**Prompt**
Give back the full data, unchanged and complete.

**Exercise materials**
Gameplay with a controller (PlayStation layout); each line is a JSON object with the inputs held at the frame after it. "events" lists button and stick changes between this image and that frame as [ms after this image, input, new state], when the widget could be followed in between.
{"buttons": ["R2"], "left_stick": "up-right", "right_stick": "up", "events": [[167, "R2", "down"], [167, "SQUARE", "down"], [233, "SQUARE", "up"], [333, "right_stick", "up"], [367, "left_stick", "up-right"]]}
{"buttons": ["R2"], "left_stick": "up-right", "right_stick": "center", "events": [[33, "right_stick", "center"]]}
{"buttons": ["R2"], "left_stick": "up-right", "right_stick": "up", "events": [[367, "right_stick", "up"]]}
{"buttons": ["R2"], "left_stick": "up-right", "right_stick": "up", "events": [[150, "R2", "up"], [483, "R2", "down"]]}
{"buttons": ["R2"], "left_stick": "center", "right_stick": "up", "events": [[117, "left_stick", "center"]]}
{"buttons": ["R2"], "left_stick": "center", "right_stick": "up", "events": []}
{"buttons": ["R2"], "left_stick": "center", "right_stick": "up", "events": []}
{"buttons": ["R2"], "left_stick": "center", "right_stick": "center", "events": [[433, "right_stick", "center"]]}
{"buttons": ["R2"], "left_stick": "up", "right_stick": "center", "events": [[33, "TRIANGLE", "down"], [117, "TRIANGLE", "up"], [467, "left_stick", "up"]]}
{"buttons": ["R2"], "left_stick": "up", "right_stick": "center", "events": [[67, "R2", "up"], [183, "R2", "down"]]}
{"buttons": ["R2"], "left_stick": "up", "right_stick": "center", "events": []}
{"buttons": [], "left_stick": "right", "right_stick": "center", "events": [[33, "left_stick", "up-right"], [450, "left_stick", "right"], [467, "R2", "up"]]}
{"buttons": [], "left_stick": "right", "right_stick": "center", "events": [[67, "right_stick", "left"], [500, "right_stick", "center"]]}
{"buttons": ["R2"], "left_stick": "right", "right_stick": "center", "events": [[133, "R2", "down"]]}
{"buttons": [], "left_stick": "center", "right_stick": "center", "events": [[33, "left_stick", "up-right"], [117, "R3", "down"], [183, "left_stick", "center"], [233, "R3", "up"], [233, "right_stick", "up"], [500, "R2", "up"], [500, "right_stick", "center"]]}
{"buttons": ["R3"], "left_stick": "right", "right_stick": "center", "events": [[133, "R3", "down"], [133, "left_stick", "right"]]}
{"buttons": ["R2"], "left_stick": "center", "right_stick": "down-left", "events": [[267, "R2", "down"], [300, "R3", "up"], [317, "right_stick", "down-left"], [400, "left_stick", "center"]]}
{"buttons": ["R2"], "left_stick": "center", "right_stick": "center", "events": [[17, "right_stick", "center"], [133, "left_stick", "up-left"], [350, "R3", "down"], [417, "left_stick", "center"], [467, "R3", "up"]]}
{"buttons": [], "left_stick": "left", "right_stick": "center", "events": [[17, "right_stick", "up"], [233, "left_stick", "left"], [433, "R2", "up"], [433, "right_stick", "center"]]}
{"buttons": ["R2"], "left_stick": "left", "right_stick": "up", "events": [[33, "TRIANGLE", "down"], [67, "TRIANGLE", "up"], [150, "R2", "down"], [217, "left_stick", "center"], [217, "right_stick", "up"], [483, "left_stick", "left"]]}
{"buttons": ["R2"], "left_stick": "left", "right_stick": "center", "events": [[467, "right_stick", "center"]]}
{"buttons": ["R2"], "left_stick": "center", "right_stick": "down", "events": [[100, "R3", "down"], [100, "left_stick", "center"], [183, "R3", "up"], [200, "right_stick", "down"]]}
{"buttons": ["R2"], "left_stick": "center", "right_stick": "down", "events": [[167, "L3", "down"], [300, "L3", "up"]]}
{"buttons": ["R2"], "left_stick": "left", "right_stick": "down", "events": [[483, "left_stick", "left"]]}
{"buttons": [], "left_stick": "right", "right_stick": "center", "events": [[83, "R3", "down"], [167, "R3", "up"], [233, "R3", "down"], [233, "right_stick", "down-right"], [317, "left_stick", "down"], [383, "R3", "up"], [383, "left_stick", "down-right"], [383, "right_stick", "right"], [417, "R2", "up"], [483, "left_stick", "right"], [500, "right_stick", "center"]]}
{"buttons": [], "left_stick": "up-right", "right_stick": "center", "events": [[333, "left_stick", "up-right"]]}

**Output for this exercise**
Gameplay with a controller (PlayStation layout); each line is a JSON object with the inputs held at the frame after it. "events" lists button and stick changes between this image and that frame as [ms after this image, input, new state], when the widget could be followed in between.
{"buttons": ["R2"], "left_stick": "up-right", "right_stick": "up", "events": [[167, "R2", "down"], [167, "SQUARE", "down"], [233, "SQUARE", "up"], [333, "right_stick", "up"], [367, "left_stick", "up-right"]]}
{"buttons": ["R2"], "left_stick": "up-right", "right_stick": "center", "events": [[33, "right_stick", "center"]]}
{"buttons": ["R2"], "left_stick": "up-right", "right_stick": "up", "events": [[367, "right_stick", "up"]]}
{"buttons": ["R2"], "left_stick": "up-right", "right_stick": "up", "events": [[150, "R2", "up"], [483, "R2", "down"]]}
{"buttons": ["R2"], "left_stick": "center", "right_stick": "up", "events": [[117, "left_stick", "center"]]}
{"buttons": ["R2"], "left_stick": "center", "right_stick": "up", "events": []}
{"buttons": ["R2"], "left_stick": "center", "right_stick": "up", "events": []}
{"buttons": ["R2"], "left_stick": "center", "right_stick": "center", "events": [[433, "right_stick", "center"]]}
{"buttons": ["R2"], "left_stick": "up", "right_stick": "center", "events": [[33, "TRIANGLE", "down"], [117, "TRIANGLE", "up"], [467, "left_stick", "up"]]}
{"buttons": ["R2"], "left_stick": "up", "right_stick": "center", "events": [[67, "R2", "up"], [183, "R2", "down"]]}
{"buttons": ["R2"], "left_stick": "up", "right_stick": "center", "events": []}
{"buttons": [], "left_stick": "right", "right_stick": "center", "events": [[33, "left_stick", "up-right"], [450, "left_stick", "right"], [467, "R2", "up"]]}
{"buttons": [], "left_stick": "right", "right_stick": "center", "events": [[67, "right_stick", "left"], [500, "right_stick", "center"]]}
{"buttons": ["R2"], "left_stick": "right", "right_stick": "center", "events": [[133, "R2", "down"]]}
{"buttons": [], "left_stick": "center", "right_stick": "center", "events": [[33, "left_stick", "up-right"], [117, "R3", "down"], [183, "left_stick", "center"], [233, "R3", "up"], [233, "right_stick", "up"], [500, "R2", "up"], [500, "right_stick", "center"]]}
{"buttons": ["R3"], "left_stick": "right", "right_stick": "center", "events": [[133, "R3", "down"], [133, "left_stick", "right"]]}
{"buttons": ["R2"], "left_stick": "center", "right_stick": "down-left", "events": [[267, "R2", "down"], [300, "R3", "up"], [317, "right_stick", "down-left"], [400, "left_stick", "center"]]}
{"buttons": ["R2"], "left_stick": "center", "right_stick": "center", "events": [[17, "right_stick", "center"], [133, "left_stick", "up-left"], [350, "R3", "down"], [417, "left_stick", "center"], [467, "R3", "up"]]}
{"buttons": [], "left_stick": "left", "right_stick": "center", "events": [[17, "right_stick", "up"], [233, "left_stick", "left"], [433, "R2", "up"], [433, "right_stick", "center"]]}
{"buttons": ["R2"], "left_stick": "left", "right_stick": "up", "events": [[33, "TRIANGLE", "down"], [67, "TRIANGLE", "up"], [150, "R2", "down"], [217, "left_stick", "center"], [217, "right_stick", "up"], [483, "left_stick", "left"]]}
{"buttons": ["R2"], "left_stick": "left", "right_stick": "center", "events": [[467, "right_stick", "center"]]}
{"buttons": ["R2"], "left_stick": "center", "right_stick": "down", "events": [[100, "R3", "down"], [100, "left_stick", "center"], [183, "R3", "up"], [200, "right_stick", "down"]]}
{"buttons": ["R2"], "left_stick": "center", "right_stick": "down", "events": [[167, "L3", "down"], [300, "L3", "up"]]}
{"buttons": ["R2"], "left_stick": "left", "right_stick": "down", "events": [[483, "left_stick", "left"]]}
{"buttons": [], "left_stick": "right", "right_stick": "center", "events": [[83, "R3", "down"], [167, "R3", "up"], [233, "R3", "down"], [233, "right_stick", "down-right"], [317, "left_stick", "down"], [383, "R3", "up"], [383, "left_stick", "down-right"], [383, "right_stick", "right"], [417, "R2", "up"], [483, "left_stick", "right"], [500, "right_stick", "center"]]}
{"buttons": [], "left_stick": "up-right", "right_stick": "center", "events": [[333, "left_stick", "up-right"]]}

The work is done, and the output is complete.